Mais vivre n'est pas son affaire: elle ne raconte pas son désir, fiévreux d'images et de rivages; elle n'ira guère plus loin que ce chagrin-ci, d'un impossible bleu-lavande, celui d'anciennes lettres d'amour et de mouchoirs trempés.

La voici d'un gris de sépulcre, avec tout ce vide autour d'elle, cueillant la mort d'un baiser brusque, suçant le noyau et crachant le fruit, titubant comme le souvenir, priant parfois très bas, brisant après le rêve la cruche qu'il a vidée.

Son coeur est un abîme qui recommence jour après nuit la même journée obscure, qui chante de la même voix brouillée le désordre et le bruit, qui va, lavant sa plaie, toujours poussant pour rien son eau pauvre en amour.

Petit poème pour Christophe!

ophélie

Ecrit par : Laure Nbataï
Le poème cité par Ophélie est de Jean-Michel Maulpoix.

Ecrit par : ophélie
Oui ce poème ne vient pa de moi!je le savais!mai qui êtes vous?on est pas sur un site pour commenter ce que les autres font et pense...on est là pour pensez a ceux qui sont mort..et que l'on aimais!

Ecrit par : Laure Nbataï
Pas d'offense.

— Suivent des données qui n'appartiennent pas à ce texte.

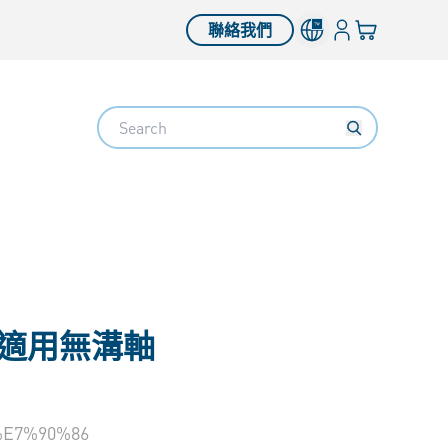
登錄
您的購物車
聯絡我們
Search
 適用無溝軸
E7%90%86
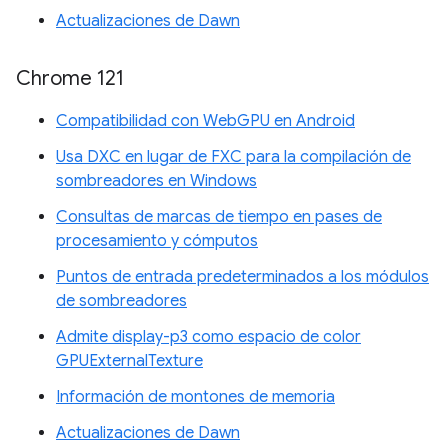
Actualizaciones de Dawn
Chrome 121
Compatibilidad con WebGPU en Android
Usa DXC en lugar de FXC para la compilación de
sombreadores en Windows
Consultas de marcas de tiempo en pases de
procesamiento y cómputos
Puntos de entrada predeterminados a los módulos
de sombreadores
Admite display-p3 como espacio de color
GPUExternalTexture
Información de montones de memoria
Actualizaciones de Dawn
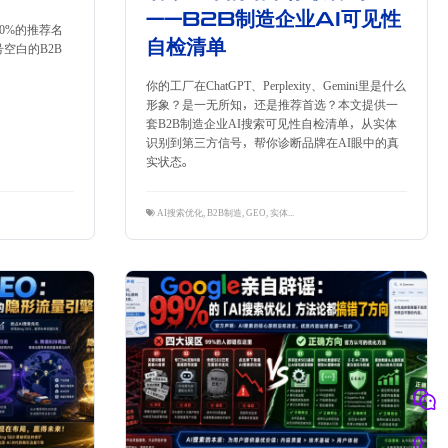
——B2B制造企业AI可见性
0%的推荐名
自检清单
空白的B2B
你的工厂在ChatGPT、Perplexity、Gemini里是什么
形象？是一无所知，还是推荐首选？本文提供一
套B2B制造企业AI搜索可见性自检清单，从实体
识别到第三方信号，帮你诊断品牌在AI眼中的真
实状态。
信号
,
隽永东方
AI搜索优化
,
B2B制造
,
GEO
,
实体识别
,
第三方信号
,
自检清单
,
隽永东方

Aucun commentaire. Juste une information. Une précision pour celles et ceux qui s'intéressent aussi à la poésie. Il me semble juste de donner ses sources (www.maulpoix.net), des sources qui vous permettent de vibrer en sympathie avec ceux qui les ont écrites, avec ceux qui les ont inspirées et avec ceux qu'ils vous rappellent. Au travers des mots des poètes, nous partageons nos joies et nos peines, ainsi nous sommes moins seul(e)s.